Despite my overall negative tone above, I do think that the combat system is very interesting and worth a look through even if you don't plan on playing this particular system. It looks like it'll prove to be a gritty, violent, and brutal affair rather than the high fantasy swashbuckling that D&D can often fall prey to. Shields break with alarming regularity, wounds do not heal overnight, and those large pointy objects that were a minor annoyance to AD&D figher characters can be exceptionally dangerous with the risk of penetration and critical hits. Even when armor is absorbing damage, we're still talking big, satisfying numbers here even at first level. A three foot blade in the gullet is about as debilitating in Hackmaster Basic as it would be in real life, and that's a good thing.

Honor remains as yet another fiddly bit. Spellcasting has morphed into a strange, almost Arduinian combination of the Vancian slot system and a spell point system (I heartily encourage you to check out the book if only for that).

The monster selection is quite nice, though sparse considering what fit into the original Baisc books. Something on the order of 75 monsters including several undead like vampires, ghouls/ghasts, and wights. Dragons are conspicuous in their absence, though rumor has it that they are going to make an appearance in one of the KODT issues coming up. Undead no longer drain experience, but ability scores semi-permanently (there's a moderate chance that you can recover, but it's by no means a sure thing as it was in 3.x). Poison is a rather nasty affair, though not always of the save or die variety. All in all, an excellent selection of monsters to start the game with including a few classic Hackmaster creatures like the Sturm Wolf.

There are at least two sections of the book that I see as superfluous and as taking up more space than they are entitled to. First, there's a "Quick Start" characters section that you can download on the Kenzer & Co. website for free now to look over as a PDF. In my view, this is a basic game and it sure as hell shouldn't need a quick start setup. If anything, they should have included four or so pre-generated characters for that purpose rather than taking up half a dozen pages with marginally useful information.

The second was the dice rolling section. Yes, it's well written and very fun to read, and a lot of it needed to be said as so much "dice ettiquate" has been forgotten and ignored over the years, but really, it's too big for what it is and it should have been dropped in favor of streamlining the rest of the book, or for at least adding more monsters.

Overall: Despite my general negative tone above, I do think that Hackmaster Basic is an excellent looking game based on a read through and no practical experience with it. It garners 4 out of 5 stars from my questionable perspective, loosing points only because it's not really basic at all and the amount of fiddelyness is too much for my taste. It's apparant that Kenzer & Co's definition of Old School is significantly different than Matt Finche's.

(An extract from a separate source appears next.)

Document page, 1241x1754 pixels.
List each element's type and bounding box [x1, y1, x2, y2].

Buy it if you enjoy reading a well written game that has a good sense of humor about itself and the entire hobby, but is much toned down since the last PHB.

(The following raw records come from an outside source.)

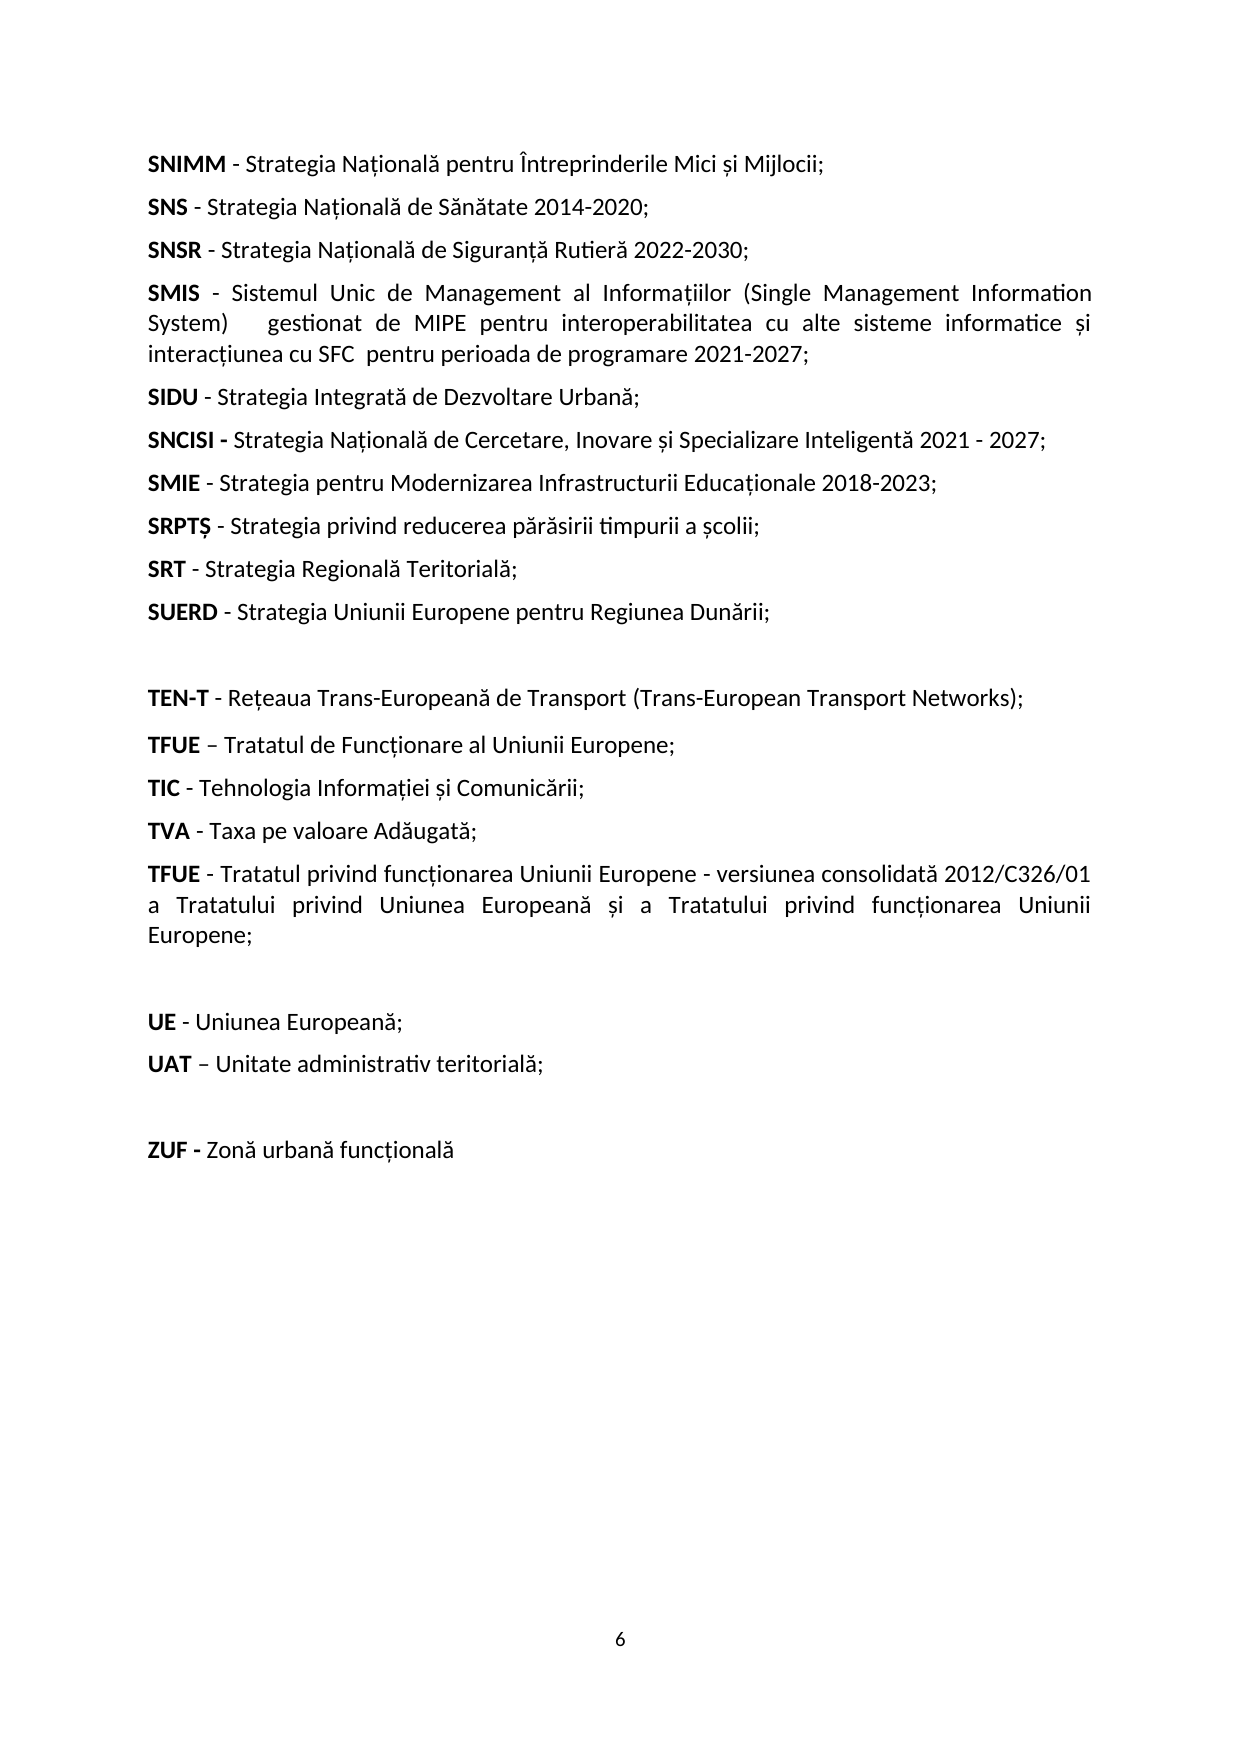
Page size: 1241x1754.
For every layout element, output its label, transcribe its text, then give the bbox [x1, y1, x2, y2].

text TEN-T - Rețeaua Trans-Europeană de Transport (Trans-European Transport Networks); [148, 682, 1092, 712]
text TFUE – Tratatul de Funcționare al Uniunii Europene; [148, 729, 1092, 760]
text SRPTȘ - Strategia privind reducerea părăsirii timpurii a școlii; [148, 510, 1092, 540]
text SNSR - Strategia Națională de Siguranță Rutieră 2022-2030; [148, 234, 1092, 264]
text SMIE - Strategia pentru Modernizarea Infrastructurii Educaţionale 2018-2023; [148, 467, 1092, 497]
text SUERD - Strategia Uniunii Europene pentru Regiunea Dunării; [148, 596, 1092, 626]
text TIC - Tehnologia Informației și Comunicării; [148, 772, 1092, 803]
text ZUF - Zonă urbană funcțională [148, 1135, 1092, 1165]
text SNIMM - Strategia Națională pentru Întreprinderile Mici și Mijlocii; [148, 148, 1092, 178]
text SIDU - Strategia Integrată de Dezvoltare Urbană; [148, 381, 1092, 411]
text SNS - Strategia Naţională de Sănătate 2014-2020; [148, 191, 1092, 221]
text TFUE - Tratatul privind funcționarea Uniunii Europene - versiunea consolidată 2012/C326/01 a Tratatului privind Uniunea Europeană și a Tratatului privind funcționarea Uniunii Europene; [148, 858, 1092, 950]
text TVA - Taxa pe valoare Adăugată; [148, 816, 1092, 846]
text SRT - Strategia Regională Teritorială; [148, 553, 1092, 583]
text UAT – Unitate administrativ teritorială; [148, 1049, 1092, 1079]
text UE - Uniunea Europeană; [148, 1006, 1092, 1036]
text SNCISI - Strategia Națională de Cercetare, Inovare și Specializare Inteligentă 2021 - 2027; [148, 424, 1092, 454]
text SMIS - Sistemul Unic de Management al Informaţiilor (Single Management Information System) gestionat de MIPE pentru interoperabilitatea cu alte sisteme informatice și interacțiunea cu SFC pentru perioada de programare 2021-2027; [148, 277, 1092, 368]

Buy it if you love Hackmaster in general and would buy just about anything Kenzer published on principle.

Don't buy it if you're looking for an old school experience as it's defined currently by the Old School Revolution.

Don't buy it if you're looking for a basic, simple, and quickly grasped game.

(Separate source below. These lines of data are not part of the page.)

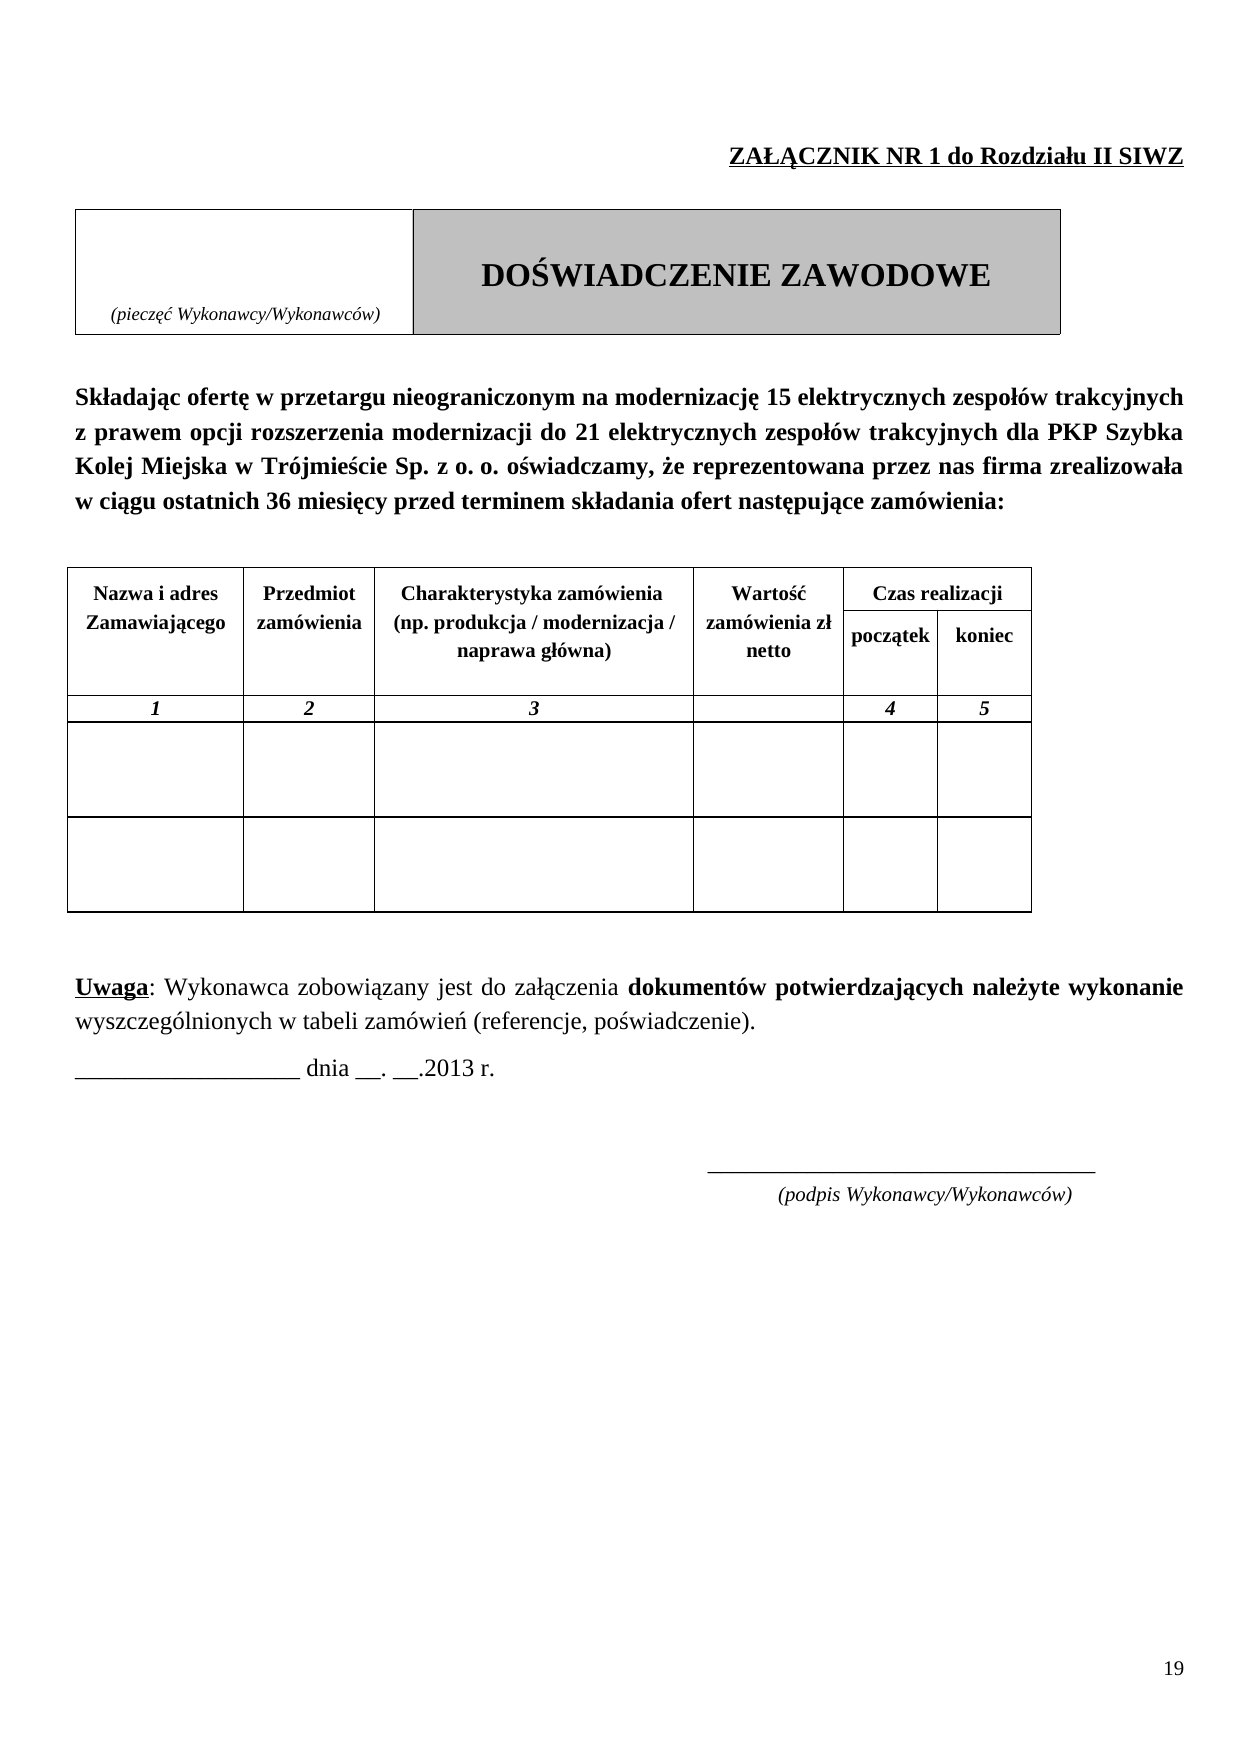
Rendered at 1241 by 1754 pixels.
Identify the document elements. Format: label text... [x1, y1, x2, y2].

table_cell [244, 723, 374, 816]
text (podpis Wykonawcy/Wykonawców) [197, 1182, 1184, 1206]
table_header Charakterystyka zamówienia (np. produkcja / modernizacja / naprawa główna) [375, 568, 693, 695]
table_cell [694, 723, 843, 816]
table_cell [694, 696, 843, 721]
table_cell początek [844, 611, 937, 695]
table_cell [375, 818, 693, 911]
table_cell [844, 818, 937, 911]
table_cell koniec [938, 611, 1031, 695]
table_cell [244, 818, 374, 911]
text Składając ofertę w przetargu nieograniczonym na modernizację 15 elektrycznych zespołów trakcyjnych z prawem opcji rozszerzenia modernizacji do 21 elektrycznych zespołów trakcyjnych dla PKP Szybka Kolej Miejska w Trójmieście Sp. z o. o. oświadczamy, że reprezentowana przez nas firma zrealizowała w ciągu ostatnich 36 miesięcy przed terminem składania ofert następujące zamówienia: [75, 382, 1184, 514]
table_cell 3 [375, 696, 693, 721]
table_cell 5 [938, 696, 1031, 721]
table_cell [938, 818, 1031, 911]
table_cell [375, 723, 693, 816]
text __________________ dnia __. __.2013 r. [75, 1053, 1184, 1082]
table_cell [68, 818, 243, 911]
text ZAŁĄCZNIK NR 1 do Rozdziału II SIWZ [75, 141, 1184, 170]
table_cell [844, 723, 937, 816]
table_cell [68, 723, 243, 816]
table_cell 4 [844, 696, 937, 721]
table_header Czas realizacji [844, 568, 1031, 609]
text _______________________________ [75, 1147, 1184, 1176]
table_cell [938, 723, 1031, 816]
table_cell [694, 818, 843, 911]
text Uwaga: Wykonawca zobowiązany jest do załączenia dokumentów potwierdzających należyte wykonanie wyszczególnionych w tabeli zamówień (referencje, poświadczenie). [75, 972, 1184, 1035]
table_header Nazwa i adres Zamawiającego [68, 568, 243, 695]
table_header Wartość zamówienia zł netto [694, 568, 843, 695]
table_cell 2 [244, 696, 374, 721]
table_cell 1 [68, 696, 243, 721]
table_header Przedmiot zamówienia [244, 568, 374, 695]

A Note on Hackmaster and Kalamar: It should be noted that Hackmaster Basic is the first new product in the line that will specifically support the Kingdoms of Kalamar setting. As noted above, the Cleric class has been specifically subdivided into a unique class for each of Kalamar's many deities, though only a few make an appearance in Basic.

This connection is definately noticable, but hardly so overt that one couldn't adapt the game to another setting with relative ease.